BEGIN Records for this exercise
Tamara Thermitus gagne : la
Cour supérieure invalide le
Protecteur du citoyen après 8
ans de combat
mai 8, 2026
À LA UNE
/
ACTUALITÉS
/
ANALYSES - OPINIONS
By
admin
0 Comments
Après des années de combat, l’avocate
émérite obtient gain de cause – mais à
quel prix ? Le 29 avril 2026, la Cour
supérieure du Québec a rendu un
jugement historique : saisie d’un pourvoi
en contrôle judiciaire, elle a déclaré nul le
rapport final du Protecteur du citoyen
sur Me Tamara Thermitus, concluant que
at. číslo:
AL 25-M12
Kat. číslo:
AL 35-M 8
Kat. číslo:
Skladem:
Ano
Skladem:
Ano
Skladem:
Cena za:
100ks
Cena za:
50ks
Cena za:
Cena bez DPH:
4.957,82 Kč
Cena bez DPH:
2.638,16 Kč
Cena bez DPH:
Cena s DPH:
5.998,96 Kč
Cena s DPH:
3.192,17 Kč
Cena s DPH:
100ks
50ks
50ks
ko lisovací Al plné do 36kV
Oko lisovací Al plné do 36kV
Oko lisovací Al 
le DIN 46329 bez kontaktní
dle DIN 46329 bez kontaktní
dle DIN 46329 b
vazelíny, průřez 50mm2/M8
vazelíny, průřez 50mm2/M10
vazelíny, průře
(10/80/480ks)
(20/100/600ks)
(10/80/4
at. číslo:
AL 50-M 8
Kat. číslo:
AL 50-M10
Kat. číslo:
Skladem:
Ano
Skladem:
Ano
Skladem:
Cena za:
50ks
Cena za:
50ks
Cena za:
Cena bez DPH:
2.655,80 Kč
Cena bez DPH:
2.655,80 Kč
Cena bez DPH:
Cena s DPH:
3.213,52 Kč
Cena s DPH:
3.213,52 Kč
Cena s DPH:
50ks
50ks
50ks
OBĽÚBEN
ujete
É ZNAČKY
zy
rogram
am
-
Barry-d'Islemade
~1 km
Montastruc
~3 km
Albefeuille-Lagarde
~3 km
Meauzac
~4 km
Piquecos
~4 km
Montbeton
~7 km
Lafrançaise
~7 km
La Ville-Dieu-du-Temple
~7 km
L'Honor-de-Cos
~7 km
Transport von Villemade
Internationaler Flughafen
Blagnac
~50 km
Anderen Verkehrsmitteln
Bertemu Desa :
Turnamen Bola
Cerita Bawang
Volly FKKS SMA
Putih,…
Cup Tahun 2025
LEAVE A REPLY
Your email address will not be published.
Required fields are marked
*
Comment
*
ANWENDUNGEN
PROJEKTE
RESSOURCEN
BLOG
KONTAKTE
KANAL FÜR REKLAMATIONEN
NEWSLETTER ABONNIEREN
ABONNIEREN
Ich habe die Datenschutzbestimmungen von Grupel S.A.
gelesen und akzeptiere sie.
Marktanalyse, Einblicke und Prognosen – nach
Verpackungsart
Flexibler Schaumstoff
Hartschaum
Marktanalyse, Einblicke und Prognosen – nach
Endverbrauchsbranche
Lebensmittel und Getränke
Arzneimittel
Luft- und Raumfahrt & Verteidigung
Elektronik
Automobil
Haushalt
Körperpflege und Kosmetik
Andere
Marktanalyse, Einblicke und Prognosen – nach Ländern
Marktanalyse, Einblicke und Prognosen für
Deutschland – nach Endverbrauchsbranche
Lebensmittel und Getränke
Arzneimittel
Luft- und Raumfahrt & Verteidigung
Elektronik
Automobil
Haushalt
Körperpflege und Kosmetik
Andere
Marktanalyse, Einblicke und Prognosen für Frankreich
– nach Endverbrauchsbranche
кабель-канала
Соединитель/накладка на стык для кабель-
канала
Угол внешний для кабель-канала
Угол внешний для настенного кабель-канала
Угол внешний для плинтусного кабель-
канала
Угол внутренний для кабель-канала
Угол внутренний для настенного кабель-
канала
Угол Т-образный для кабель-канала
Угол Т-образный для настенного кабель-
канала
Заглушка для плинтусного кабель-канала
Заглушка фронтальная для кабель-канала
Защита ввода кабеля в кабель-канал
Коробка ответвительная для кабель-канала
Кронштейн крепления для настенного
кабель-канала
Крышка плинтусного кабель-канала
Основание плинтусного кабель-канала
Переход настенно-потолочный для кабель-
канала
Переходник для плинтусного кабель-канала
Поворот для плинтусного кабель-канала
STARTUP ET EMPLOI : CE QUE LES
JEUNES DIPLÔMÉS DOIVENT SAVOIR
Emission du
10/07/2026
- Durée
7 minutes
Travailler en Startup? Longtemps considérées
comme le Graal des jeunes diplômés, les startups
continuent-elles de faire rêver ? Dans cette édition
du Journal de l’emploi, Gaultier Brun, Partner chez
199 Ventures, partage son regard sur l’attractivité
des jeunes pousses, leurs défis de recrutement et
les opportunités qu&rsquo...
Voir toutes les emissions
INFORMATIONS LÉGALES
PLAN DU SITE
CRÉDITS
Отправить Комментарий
END Records for this exercise
BEGIN Records for this exercise
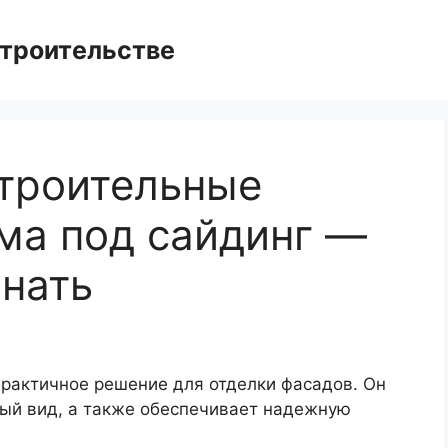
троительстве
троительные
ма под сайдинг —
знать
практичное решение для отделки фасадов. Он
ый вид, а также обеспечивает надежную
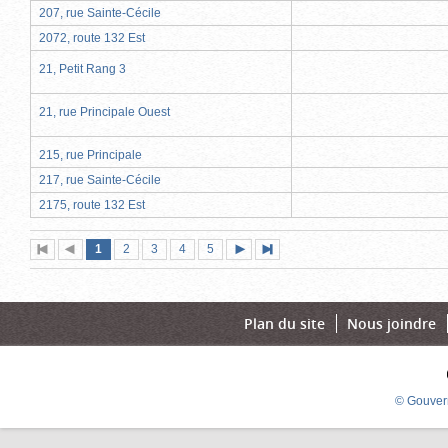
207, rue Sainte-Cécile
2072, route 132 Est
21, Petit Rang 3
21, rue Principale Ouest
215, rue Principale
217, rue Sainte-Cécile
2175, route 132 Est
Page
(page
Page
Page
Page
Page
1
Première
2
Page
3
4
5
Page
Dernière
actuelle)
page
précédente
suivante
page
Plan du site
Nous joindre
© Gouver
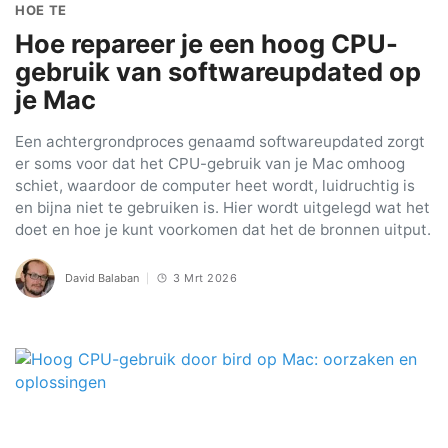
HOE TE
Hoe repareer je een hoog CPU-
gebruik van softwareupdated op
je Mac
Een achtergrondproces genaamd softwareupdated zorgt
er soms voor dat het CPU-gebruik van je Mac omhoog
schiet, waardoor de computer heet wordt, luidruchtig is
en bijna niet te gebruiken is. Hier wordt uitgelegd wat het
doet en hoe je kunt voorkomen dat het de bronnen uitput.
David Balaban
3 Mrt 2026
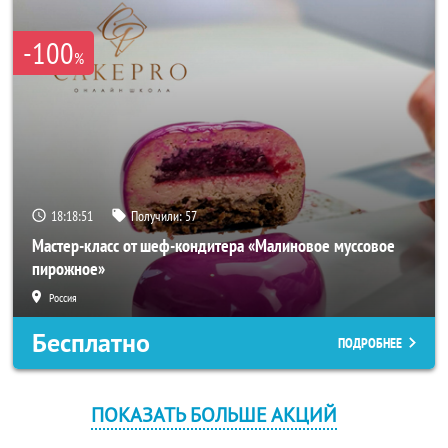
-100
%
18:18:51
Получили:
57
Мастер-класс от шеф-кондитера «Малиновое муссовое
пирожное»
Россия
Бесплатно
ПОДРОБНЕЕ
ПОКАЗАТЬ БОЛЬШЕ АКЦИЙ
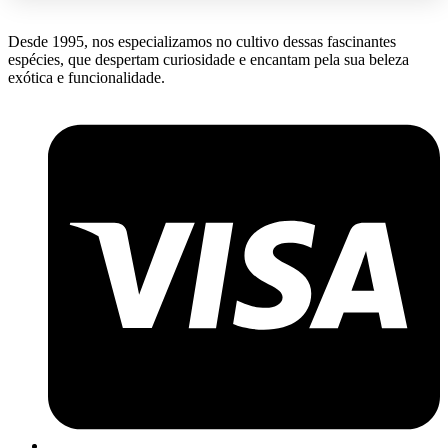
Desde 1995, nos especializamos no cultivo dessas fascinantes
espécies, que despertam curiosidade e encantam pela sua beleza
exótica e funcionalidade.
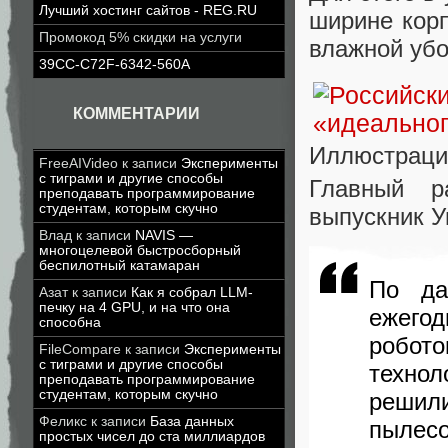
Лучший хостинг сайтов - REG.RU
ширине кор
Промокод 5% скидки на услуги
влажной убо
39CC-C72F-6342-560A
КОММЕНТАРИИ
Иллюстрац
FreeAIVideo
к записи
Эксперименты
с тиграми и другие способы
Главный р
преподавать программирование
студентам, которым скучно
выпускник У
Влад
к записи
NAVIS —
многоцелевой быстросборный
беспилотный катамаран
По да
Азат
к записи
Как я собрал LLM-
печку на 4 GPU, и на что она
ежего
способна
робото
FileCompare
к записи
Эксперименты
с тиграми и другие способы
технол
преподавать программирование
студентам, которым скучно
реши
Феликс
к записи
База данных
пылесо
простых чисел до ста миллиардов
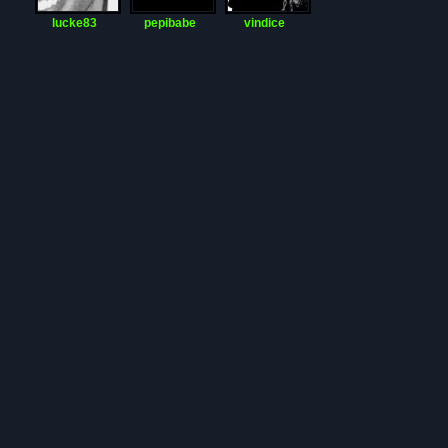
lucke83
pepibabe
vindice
END Records for this exercise
### Work item
Among the lines of the material, find those that hold the word "Cécile" and copy them.

### Exercise output
207, rue Sainte-Cécile
217, rue Sainte-Cécile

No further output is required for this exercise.